Want to keep working for as long as possible? No worries, you can still work after state pension age and either claim your state pension while still working, or accrue it until you give up work.
Am I entitled to a pension?
You are entitled to a state pension if you have paid or been credited with enough National Insurance contributions (NICs) through work or voluntary payments:
- Men born before 6 April 1945 need 44 qualifying years
- Women born before 6 April 1950 need 39 qualifying years
- Men born on or after 6 April 1945 need 30 qualifying years
- Women born on or after 6 April 1950 need 30 qualifying years
Early retirement and other reasons for retirement
There are several reasons why you might opt for an early retirement. Some of the most common reasons include:
- Voluntary redundancy close to retirement age
- Amassing a nice fat nest egg
When taking early retirement through choice or voluntary redundancy, it’s crucial you’ve got enough money to live comfortably. The earliest you can draw on a company or personal pension, for instance, is usually 55 – but this might vary. So, check:
- What your personal or company pension is worth, and how and when you can take it
- Entitlement to state pension and pension credit
- Any savings and investments
If you're retiring because of ill-health you may be able to take your benefits early. If your life expectancy is less than a year, then you can usually take up to 100% of your pension fund as a tax-free lump sum. If you're married or have a civil partner, up to 50% of the pension fund may be held back to provide for a survivor's pension.
The downsides of early retirement
You still can’t claim a state pension until you reach the correct age – and you may find you get less than if you'd carried on working. This is because you won’t have built up enough National Insurance contributions (NIC) or because your pension is being paid over a longer period than anticipated.
However, you can boost your NIC record by:
- Paying voluntary contributions
- Taking on part-time or casual work to augment them
- You will be credited if you have claimed incapacity benefit
If you're a member of a personal pension, final salary scheme, stakeholder pension or occupational money purchase scheme, bear in mind that you've had fewer working years to contribute, so your pension fund will be smaller.
How you retire
Just to be clear, if your employer didn’t tell you before 6 April 2011 they want you to retire, they now can’t make you do so using a default retirement age. Remember, the new age discrimination laws mean you can challenge your employer at a tribunal if you feel they dismissed you unfairly.
Assuming you want to retire, you’ll need to talk to your employer about your options, so try and schedule a meeting with your boss face-to-face.
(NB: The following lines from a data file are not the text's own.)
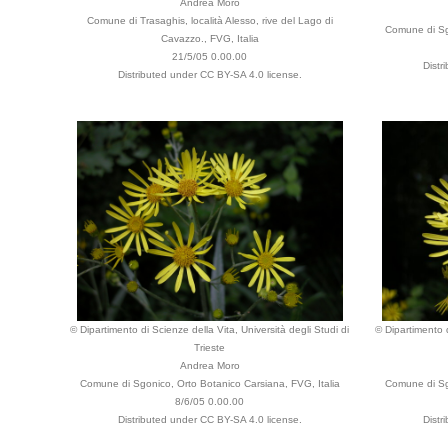
Andrea Moro
Comune di Trasaghis, località Alesso, rive del Lago di
Comune di Sgo
Cavazzo., FVG, Italia
21/5/05 0.00.00
Distr
Distributed under CC BY-SA 4.0 license.
© Dipartimento di Scienze della Vita, Università degli Studi di
© Dipartimento d
Trieste
Andrea Moro
Comune di Sgonico, Orto Botanico Carsiana, FVG, Italia
Comune di Sgo
8/6/05 0.00.00
Distributed under CC BY-SA 4.0 license.
Distr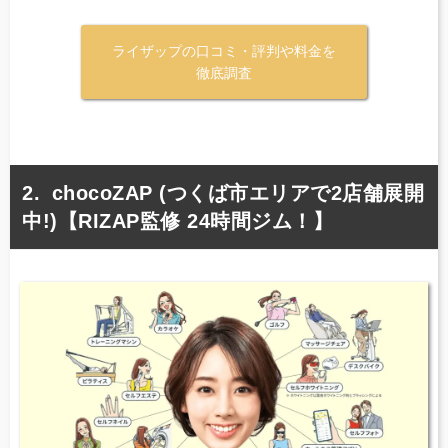
ライザップの口コミ・評判や料金を
徹底調査
chocoZAP (つくば市エリアで2店舗展開
中!)【RIZAP監修 24時間ジム！】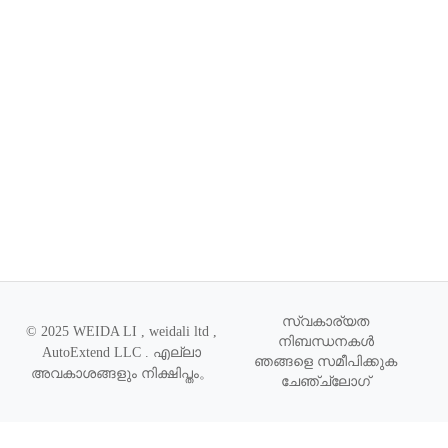
സ്വകാര്യത
© 2025 WEIDA LI , weidali ltd ,
നിബന്ധനകൾ
AutoExtend LLC .
എല്ലാ
ഞങ്ങളെ സമീപിക്കുക
അവകാശങ്ങളും നിക്ഷിപ്തം
。
ചേഞ്ച്‌ലോഗ്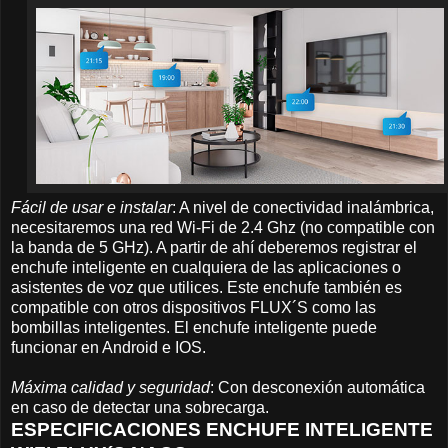
Fácil de usar e instalar
: A nivel de conectividad inalámbrica,
necesitaremos una red Wi-Fi de 2.4 Ghz (no compatible con
la banda de 5 GHz). A partir de ahí deberemos registrar el
enchufe inteligente en cualquiera de las aplicaciones o
asistentes de voz que utilices. Este enchufe también es
compatible con otros dispositivos FLUX´S como las
bombillas inteligentes. El enchufe inteligente puede
funcionar en Android e IOS.
Máxima calidad y seguridad
: Con desconexión automática
en caso de detectar una sobrecarga.
ESPECIFICACIONES ENCHUFE INTELIGENTE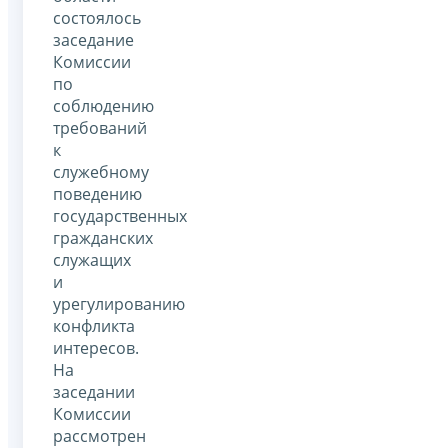
состоялось
заседание
Комиссии
по
соблюдению
требований
к
служебному
поведению
государственных
гражданских
служащих
и
урегулированию
конфликта
интересов.
На
заседании
Комиссии
рассмотрен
Check your contract for your minimum notice time – this varies, but is usually around six months' or one month's notice.
Follow your meeting up with a formal letter, copied to HR and Payroll, as they'll need to make sure you're given all relevant sick days or other compensation. Include the exact date of your retirement, a forwarding address - and always leave on a high note by adding good wishes to your colleagues, even if you’ve secretly hated them all these years.
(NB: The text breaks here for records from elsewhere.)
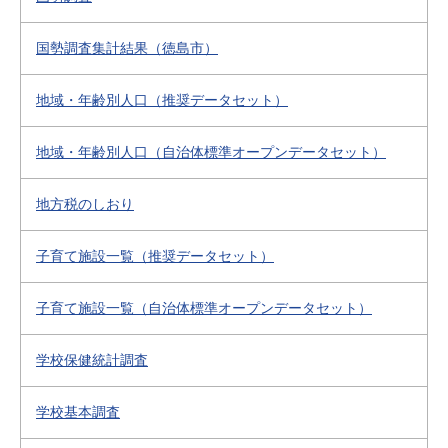
国勢調査集計結果（徳島市）
地域・年齢別人口（推奨データセット）
地域・年齢別人口（自治体標準オープンデータセット）
地方税のしおり
子育て施設一覧（推奨データセット）
子育て施設一覧（自治体標準オープンデータセット）
学校保健統計調査
学校基本調査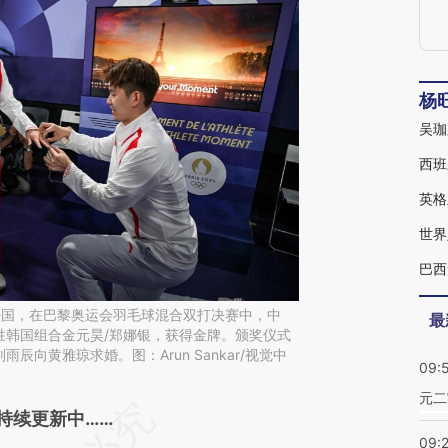
杨
西班
世界
，法国，在巴黎奥运会羽毛球混合双打决赛中，中
最
0胜韩国组合金元昊/郑娜银，获得金牌。颁奖仪式
辰向黄雅琼求婚。图：Arun Sankar/视觉中
09:
元二
段话：本文由第三方AI基于财新文章
持续更新中……
09: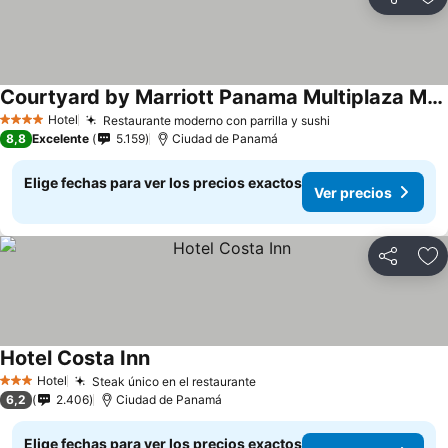
Compartir
Ag
Courtyard by Marriott Panama Multiplaza Mall
Hotel
Restaurante moderno con parrilla y sushi
4 Estrellas
8,8
Excelente
5.159
Ciudad de Panamá
Elige fechas para ver los precios exactos
Ver precios
Compartir
Ag
Hotel Costa Inn
Hotel
Steak único en el restaurante
3 Estrellas
6,2
2.406
Ciudad de Panamá
Elige fechas para ver los precios exactos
What happens when you retire?
So you’ve told the boss, waved your fond farewells and now you’re ready for retirement. Now what?
Four months before you reach state pension age, the Pension Service will write to you about claiming your state pension. If you don’t hear from them, you need to contact the Pension Service yourself on 0800 731 7898.
You’ll need to notify your tax office when you retire or reach state pension age so they can make sure you receive the right tax-free allowances, pay the right amount of tax and stop paying NIC.
You’ll then be sent an Age-related Personal Allowance form (P161) to fill in and return to your tax office. If you don't, you could end up paying too much tax on your pension income, savings and interest. If you don’t receive one, contact your tax office.
Depending on your circumstances, you may be entitled to other benefits when you retire, such as winter fuel benefit, housing benefit and council tax benefit.
Last but not least
If you lose your pension details, don’t worry. Simply contact the Pension Tracing Service on 0845 6002 537.